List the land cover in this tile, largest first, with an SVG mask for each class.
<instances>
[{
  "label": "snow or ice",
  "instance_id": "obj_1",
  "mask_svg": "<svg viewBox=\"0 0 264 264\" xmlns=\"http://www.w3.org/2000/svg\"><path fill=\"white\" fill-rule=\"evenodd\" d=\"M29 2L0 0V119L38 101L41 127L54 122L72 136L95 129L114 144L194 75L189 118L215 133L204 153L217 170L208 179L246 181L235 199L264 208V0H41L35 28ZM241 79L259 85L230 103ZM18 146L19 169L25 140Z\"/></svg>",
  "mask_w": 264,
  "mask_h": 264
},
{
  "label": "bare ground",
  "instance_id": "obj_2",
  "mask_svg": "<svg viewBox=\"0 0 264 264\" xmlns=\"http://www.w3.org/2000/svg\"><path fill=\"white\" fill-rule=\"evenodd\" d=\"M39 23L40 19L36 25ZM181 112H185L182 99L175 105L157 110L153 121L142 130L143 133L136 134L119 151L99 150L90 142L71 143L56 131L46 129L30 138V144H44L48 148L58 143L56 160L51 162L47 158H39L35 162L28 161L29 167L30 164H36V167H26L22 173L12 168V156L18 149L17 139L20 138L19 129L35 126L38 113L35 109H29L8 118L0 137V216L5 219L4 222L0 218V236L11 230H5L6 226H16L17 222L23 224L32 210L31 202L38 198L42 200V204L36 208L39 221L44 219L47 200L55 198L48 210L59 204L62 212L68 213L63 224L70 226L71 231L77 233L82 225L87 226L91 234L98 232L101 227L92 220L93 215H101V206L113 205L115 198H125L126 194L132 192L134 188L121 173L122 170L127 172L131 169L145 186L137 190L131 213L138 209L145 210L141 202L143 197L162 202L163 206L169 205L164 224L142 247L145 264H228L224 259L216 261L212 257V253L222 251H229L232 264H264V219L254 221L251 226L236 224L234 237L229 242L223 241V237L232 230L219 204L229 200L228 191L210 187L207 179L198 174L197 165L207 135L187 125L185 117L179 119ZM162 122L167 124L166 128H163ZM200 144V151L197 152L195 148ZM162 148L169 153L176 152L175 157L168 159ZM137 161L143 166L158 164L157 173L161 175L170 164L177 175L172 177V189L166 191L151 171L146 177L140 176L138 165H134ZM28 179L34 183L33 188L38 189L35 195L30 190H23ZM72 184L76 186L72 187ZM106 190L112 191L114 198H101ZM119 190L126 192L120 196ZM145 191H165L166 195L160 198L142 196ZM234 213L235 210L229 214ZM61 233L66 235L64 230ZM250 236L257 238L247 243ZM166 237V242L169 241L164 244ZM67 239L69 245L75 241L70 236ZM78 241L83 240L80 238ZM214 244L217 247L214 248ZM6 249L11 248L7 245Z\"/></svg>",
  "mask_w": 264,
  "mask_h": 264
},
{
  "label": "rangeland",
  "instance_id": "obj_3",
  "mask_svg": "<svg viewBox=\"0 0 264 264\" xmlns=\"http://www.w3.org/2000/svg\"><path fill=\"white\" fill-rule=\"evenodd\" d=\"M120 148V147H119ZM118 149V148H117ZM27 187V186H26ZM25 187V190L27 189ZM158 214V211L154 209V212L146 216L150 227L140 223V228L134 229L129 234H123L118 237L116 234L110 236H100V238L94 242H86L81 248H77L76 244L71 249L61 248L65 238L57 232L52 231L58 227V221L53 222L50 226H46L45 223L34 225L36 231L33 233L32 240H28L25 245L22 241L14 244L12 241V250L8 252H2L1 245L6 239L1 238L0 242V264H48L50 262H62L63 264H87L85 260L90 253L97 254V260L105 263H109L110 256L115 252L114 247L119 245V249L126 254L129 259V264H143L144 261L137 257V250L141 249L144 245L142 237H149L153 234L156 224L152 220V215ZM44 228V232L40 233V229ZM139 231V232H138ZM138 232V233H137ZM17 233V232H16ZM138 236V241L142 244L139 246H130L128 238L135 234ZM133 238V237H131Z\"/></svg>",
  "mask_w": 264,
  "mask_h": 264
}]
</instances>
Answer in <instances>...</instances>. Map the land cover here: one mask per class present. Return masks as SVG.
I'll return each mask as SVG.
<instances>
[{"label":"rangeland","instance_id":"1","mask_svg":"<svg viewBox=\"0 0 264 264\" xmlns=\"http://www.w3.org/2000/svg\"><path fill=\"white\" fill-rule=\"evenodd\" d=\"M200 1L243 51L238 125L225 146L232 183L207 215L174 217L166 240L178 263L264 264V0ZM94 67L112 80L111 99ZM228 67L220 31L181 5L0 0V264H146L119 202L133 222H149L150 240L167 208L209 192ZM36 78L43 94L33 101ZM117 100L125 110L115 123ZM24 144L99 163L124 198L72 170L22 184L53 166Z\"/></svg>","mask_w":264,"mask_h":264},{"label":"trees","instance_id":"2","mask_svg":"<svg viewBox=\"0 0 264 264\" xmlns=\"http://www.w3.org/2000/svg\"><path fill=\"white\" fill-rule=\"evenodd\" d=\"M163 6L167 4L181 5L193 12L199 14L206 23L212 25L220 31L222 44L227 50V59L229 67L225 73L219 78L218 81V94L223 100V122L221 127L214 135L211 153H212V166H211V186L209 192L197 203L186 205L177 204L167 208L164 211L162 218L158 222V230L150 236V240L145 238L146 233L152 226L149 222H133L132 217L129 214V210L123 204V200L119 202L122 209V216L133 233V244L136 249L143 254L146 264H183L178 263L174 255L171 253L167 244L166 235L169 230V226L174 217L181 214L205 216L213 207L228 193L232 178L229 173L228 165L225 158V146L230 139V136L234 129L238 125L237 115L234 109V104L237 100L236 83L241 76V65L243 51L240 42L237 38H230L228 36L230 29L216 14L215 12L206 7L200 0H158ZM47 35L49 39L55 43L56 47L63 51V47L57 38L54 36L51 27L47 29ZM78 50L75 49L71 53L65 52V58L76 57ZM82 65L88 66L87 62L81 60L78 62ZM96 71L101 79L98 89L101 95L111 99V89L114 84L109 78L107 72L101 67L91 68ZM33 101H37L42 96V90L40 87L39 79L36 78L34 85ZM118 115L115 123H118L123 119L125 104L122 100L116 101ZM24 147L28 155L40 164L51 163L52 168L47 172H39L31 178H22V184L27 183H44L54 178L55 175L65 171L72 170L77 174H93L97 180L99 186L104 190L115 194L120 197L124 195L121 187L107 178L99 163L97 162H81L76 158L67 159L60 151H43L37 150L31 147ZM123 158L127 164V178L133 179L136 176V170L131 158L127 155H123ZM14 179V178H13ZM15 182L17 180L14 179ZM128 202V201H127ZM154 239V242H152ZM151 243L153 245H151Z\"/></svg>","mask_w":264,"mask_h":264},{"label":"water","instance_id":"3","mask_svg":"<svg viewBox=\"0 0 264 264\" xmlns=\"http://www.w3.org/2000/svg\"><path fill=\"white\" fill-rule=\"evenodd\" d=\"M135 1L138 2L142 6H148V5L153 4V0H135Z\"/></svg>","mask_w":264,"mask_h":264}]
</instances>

########################################

### Written problem
Output an exact copy of each record.

### Solution to this exercise
List the land cover in this tile, largest first, with an SVG mask for each class.
<instances>
[{
  "label": "snow or ice",
  "instance_id": "obj_1",
  "mask_svg": "<svg viewBox=\"0 0 264 264\" xmlns=\"http://www.w3.org/2000/svg\"><path fill=\"white\" fill-rule=\"evenodd\" d=\"M29 2L0 0V119L38 101L41 127L54 122L72 136L95 129L114 144L194 75L189 118L215 133L204 153L217 170L208 179L246 181L235 199L264 208V0H41L35 28ZM241 79L259 85L230 103ZM18 146L19 169L25 140Z\"/></svg>",
  "mask_w": 264,
  "mask_h": 264
},
{
  "label": "bare ground",
  "instance_id": "obj_2",
  "mask_svg": "<svg viewBox=\"0 0 264 264\" xmlns=\"http://www.w3.org/2000/svg\"><path fill=\"white\" fill-rule=\"evenodd\" d=\"M39 23L40 19L36 25ZM181 112H185L182 99L175 105L157 110L153 121L142 130L143 133L136 134L119 151L99 150L90 142L71 143L56 131L46 129L30 138V144H44L48 148L58 143L56 160L51 162L47 158H39L35 162L28 161L29 167L30 164H36V167H26L22 173L12 168V156L18 149L17 139L20 138L19 129L35 126L38 113L35 109H29L8 118L0 137V216L5 219L4 222L0 218V236L11 230H5L6 226H16L17 222L23 224L32 210L31 202L38 198L42 200V204L36 208L39 221L44 219L47 200L55 198L48 210L59 204L62 212L68 213L63 224L70 226L71 231L77 233L82 225L87 226L91 234L98 232L101 227L92 220L93 215H101V206L113 205L115 198H125L126 194L132 192L134 188L121 173L122 170L127 172L131 169L145 186L137 190L131 213L138 209L145 210L141 202L143 197L162 202L163 206L169 205L164 224L142 247L145 264H228L224 259L216 261L212 257V253L222 251H229L232 264H264V219L254 221L251 226L236 224L234 237L229 242L223 241V237L232 230L219 204L229 200L228 191L210 187L207 179L198 174L197 165L207 135L187 125L185 117L179 119ZM162 122L167 124L166 128H163ZM200 144V151L197 152L195 148ZM162 148L169 153L176 152L175 157L168 159ZM137 161L143 166L158 164L157 173L161 175L170 164L177 175L172 177V189L166 191L151 171L146 177L140 176L138 165H134ZM28 179L34 183L33 188L38 189L35 195L30 190H23ZM72 184L76 186L72 187ZM106 190L112 191L114 198H101ZM119 190L126 192L120 196ZM145 191H165L166 195L160 198L142 196ZM234 213L235 210L229 214ZM61 233L66 235L64 230ZM250 236L257 238L247 243ZM166 237V242L169 241L164 244ZM67 239L69 245L75 241L70 236ZM78 241L83 240L80 238ZM214 244L217 247L214 248ZM6 249L11 248L7 245Z\"/></svg>",
  "mask_w": 264,
  "mask_h": 264
},
{
  "label": "rangeland",
  "instance_id": "obj_3",
  "mask_svg": "<svg viewBox=\"0 0 264 264\" xmlns=\"http://www.w3.org/2000/svg\"><path fill=\"white\" fill-rule=\"evenodd\" d=\"M120 148V147H119ZM118 149V148H117ZM27 187V186H26ZM25 187V190L27 189ZM158 214V211L154 209V212L146 216L150 227L140 223V228L134 229L129 234H123L118 237L116 234L110 236H100V238L94 242H86L81 248H77L76 244L71 249L61 248L65 238L57 232L52 231L58 227V221L53 222L50 226H46L45 223L34 225L36 231L33 233L32 240H28L25 245L22 241L14 244L12 241V250L8 252H2L1 245L6 239L1 238L0 242V264H48L50 262H62L63 264H87L85 260L90 253L97 254V260L105 263H109L110 256L115 252L114 247L119 245V249L126 254L129 259V264H143L144 261L137 257V250L141 249L144 245L142 237H149L153 234L156 224L152 220V215ZM44 228V232L40 233V229ZM139 231V232H138ZM138 232V233H137ZM17 233V232H16ZM138 236V241L142 244L139 246H130L128 238L135 234ZM133 238V237H131Z\"/></svg>",
  "mask_w": 264,
  "mask_h": 264
}]
</instances>
Answer in <instances>...</instances>. Map the land cover here: one mask per class present. Return masks as SVG.
I'll return each mask as SVG.
<instances>
[{"label":"rangeland","instance_id":"1","mask_svg":"<svg viewBox=\"0 0 264 264\" xmlns=\"http://www.w3.org/2000/svg\"><path fill=\"white\" fill-rule=\"evenodd\" d=\"M200 1L243 51L238 125L225 146L232 183L207 215L174 217L166 240L178 263L264 264V0ZM94 67L112 80L111 99ZM228 67L220 31L181 5L0 0V264H146L119 202L133 222H149L150 240L167 208L209 192ZM36 78L43 94L33 101ZM117 100L125 110L115 123ZM24 144L99 163L124 198L72 170L22 184L53 166Z\"/></svg>","mask_w":264,"mask_h":264},{"label":"trees","instance_id":"2","mask_svg":"<svg viewBox=\"0 0 264 264\" xmlns=\"http://www.w3.org/2000/svg\"><path fill=\"white\" fill-rule=\"evenodd\" d=\"M163 6L167 4L181 5L193 12L199 14L206 23L212 25L220 31L222 44L227 50V59L229 67L225 73L219 78L218 81V94L223 100V122L221 127L214 135L211 153H212V166H211V186L209 192L197 203L186 205L177 204L167 208L164 211L162 218L158 222V230L150 236V240L145 238L146 233L152 226L149 222H133L132 217L129 214V210L123 204V200L119 202L122 209V216L133 233V244L136 249L143 254L146 264H183L178 263L174 255L171 253L167 244L166 235L169 230V226L174 217L181 214L205 216L213 207L228 193L232 178L229 173L228 165L225 158V146L230 139V136L234 129L238 125L237 115L234 109V104L237 100L236 83L241 76V65L243 51L240 42L237 38H230L228 36L230 29L216 14L215 12L206 7L200 0H158ZM47 35L49 39L55 43L56 47L63 51V47L57 38L54 36L51 27L47 29ZM78 50L75 49L71 53L65 52V58L76 57ZM82 65L88 66L87 62L81 60L78 62ZM96 71L101 79L98 89L101 95L111 99V89L114 84L109 78L107 72L101 67L91 68ZM33 101H37L42 96V90L40 87L39 79L36 78L34 85ZM118 115L115 123H118L123 119L125 104L122 100L116 101ZM24 147L28 155L40 164L51 163L52 168L47 172H39L31 178H22V184L27 183H44L54 178L55 175L65 171L72 170L77 174H93L97 180L99 186L104 190L115 194L120 197L124 195L121 187L107 178L99 163L97 162H81L76 158L67 159L60 151H43L37 150L31 147ZM123 158L127 164V178L133 179L136 176V170L131 158L127 155H123ZM14 179V178H13ZM15 182L17 180L14 179ZM128 202V201H127ZM154 239V242H152ZM151 243L153 245H151Z\"/></svg>","mask_w":264,"mask_h":264},{"label":"water","instance_id":"3","mask_svg":"<svg viewBox=\"0 0 264 264\" xmlns=\"http://www.w3.org/2000/svg\"><path fill=\"white\" fill-rule=\"evenodd\" d=\"M135 1L138 2L142 6H148V5L153 4V0H135Z\"/></svg>","mask_w":264,"mask_h":264}]
</instances>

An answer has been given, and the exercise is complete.